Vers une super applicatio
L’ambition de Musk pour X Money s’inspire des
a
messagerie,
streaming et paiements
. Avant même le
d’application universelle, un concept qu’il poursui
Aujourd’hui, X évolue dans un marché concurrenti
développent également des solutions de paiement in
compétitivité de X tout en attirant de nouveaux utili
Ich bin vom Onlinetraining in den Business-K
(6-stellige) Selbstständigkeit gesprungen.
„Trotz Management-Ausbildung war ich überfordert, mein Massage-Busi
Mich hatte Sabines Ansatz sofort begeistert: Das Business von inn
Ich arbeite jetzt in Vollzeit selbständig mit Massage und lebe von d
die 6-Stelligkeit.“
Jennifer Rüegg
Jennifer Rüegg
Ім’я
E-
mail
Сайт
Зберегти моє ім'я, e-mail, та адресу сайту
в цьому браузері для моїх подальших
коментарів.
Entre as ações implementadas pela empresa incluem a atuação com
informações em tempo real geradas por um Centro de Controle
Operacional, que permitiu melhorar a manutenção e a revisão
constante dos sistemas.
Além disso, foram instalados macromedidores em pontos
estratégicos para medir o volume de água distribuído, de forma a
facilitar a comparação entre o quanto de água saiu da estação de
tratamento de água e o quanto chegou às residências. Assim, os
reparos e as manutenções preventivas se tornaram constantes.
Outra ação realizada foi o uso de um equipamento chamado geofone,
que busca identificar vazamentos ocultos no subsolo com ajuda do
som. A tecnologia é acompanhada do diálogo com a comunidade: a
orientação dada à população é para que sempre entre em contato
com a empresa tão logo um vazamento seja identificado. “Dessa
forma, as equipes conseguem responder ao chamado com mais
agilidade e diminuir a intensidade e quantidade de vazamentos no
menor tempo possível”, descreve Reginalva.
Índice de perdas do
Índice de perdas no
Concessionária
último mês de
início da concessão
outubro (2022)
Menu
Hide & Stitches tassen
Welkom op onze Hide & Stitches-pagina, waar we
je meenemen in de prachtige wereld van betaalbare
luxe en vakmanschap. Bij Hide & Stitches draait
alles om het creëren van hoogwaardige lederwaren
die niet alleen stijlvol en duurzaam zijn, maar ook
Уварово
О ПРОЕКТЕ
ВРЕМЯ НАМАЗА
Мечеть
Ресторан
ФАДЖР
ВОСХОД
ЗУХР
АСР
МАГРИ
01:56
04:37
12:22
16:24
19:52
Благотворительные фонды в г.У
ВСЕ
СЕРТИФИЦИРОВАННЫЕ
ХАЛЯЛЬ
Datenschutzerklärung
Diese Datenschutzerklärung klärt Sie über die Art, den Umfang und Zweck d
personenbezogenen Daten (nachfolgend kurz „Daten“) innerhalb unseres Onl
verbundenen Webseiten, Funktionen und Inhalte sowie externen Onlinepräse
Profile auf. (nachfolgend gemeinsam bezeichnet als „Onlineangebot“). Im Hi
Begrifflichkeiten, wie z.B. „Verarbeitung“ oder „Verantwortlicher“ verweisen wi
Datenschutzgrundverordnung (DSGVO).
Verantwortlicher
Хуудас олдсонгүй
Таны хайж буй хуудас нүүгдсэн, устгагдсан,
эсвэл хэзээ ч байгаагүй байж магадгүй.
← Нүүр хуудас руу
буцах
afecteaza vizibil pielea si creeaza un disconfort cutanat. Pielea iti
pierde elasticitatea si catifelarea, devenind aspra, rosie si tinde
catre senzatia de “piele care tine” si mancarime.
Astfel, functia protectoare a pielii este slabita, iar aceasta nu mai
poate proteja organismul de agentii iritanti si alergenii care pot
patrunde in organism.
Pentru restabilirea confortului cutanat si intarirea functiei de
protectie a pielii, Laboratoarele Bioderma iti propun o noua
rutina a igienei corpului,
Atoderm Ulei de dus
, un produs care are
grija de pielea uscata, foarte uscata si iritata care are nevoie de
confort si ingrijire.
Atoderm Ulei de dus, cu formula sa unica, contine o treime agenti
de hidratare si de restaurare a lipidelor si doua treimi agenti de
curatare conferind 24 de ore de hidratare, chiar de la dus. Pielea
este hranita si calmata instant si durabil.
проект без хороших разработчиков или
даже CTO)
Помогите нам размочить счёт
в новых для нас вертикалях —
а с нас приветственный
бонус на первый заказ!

+--

• Problem to work on: Transcribe the records above from the line holding "forma, as equipes" down to the line holding "je meenemen in", inclusive, without adding anything.

• Exercise output:
forma, as equipes conseguem responder ao chamado com mais
agilidade e diminuir a intensidade e quantidade de vazamentos no
menor tempo possível”, descreve Reginalva.
Índice de perdas do
Índice de perdas no
Concessionária
último mês de
início da concessão
outubro (2022)
Menu
Hide & Stitches tassen
Welkom op onze Hide & Stitches-pagina, waar we
je meenemen in de prachtige wereld van betaalbare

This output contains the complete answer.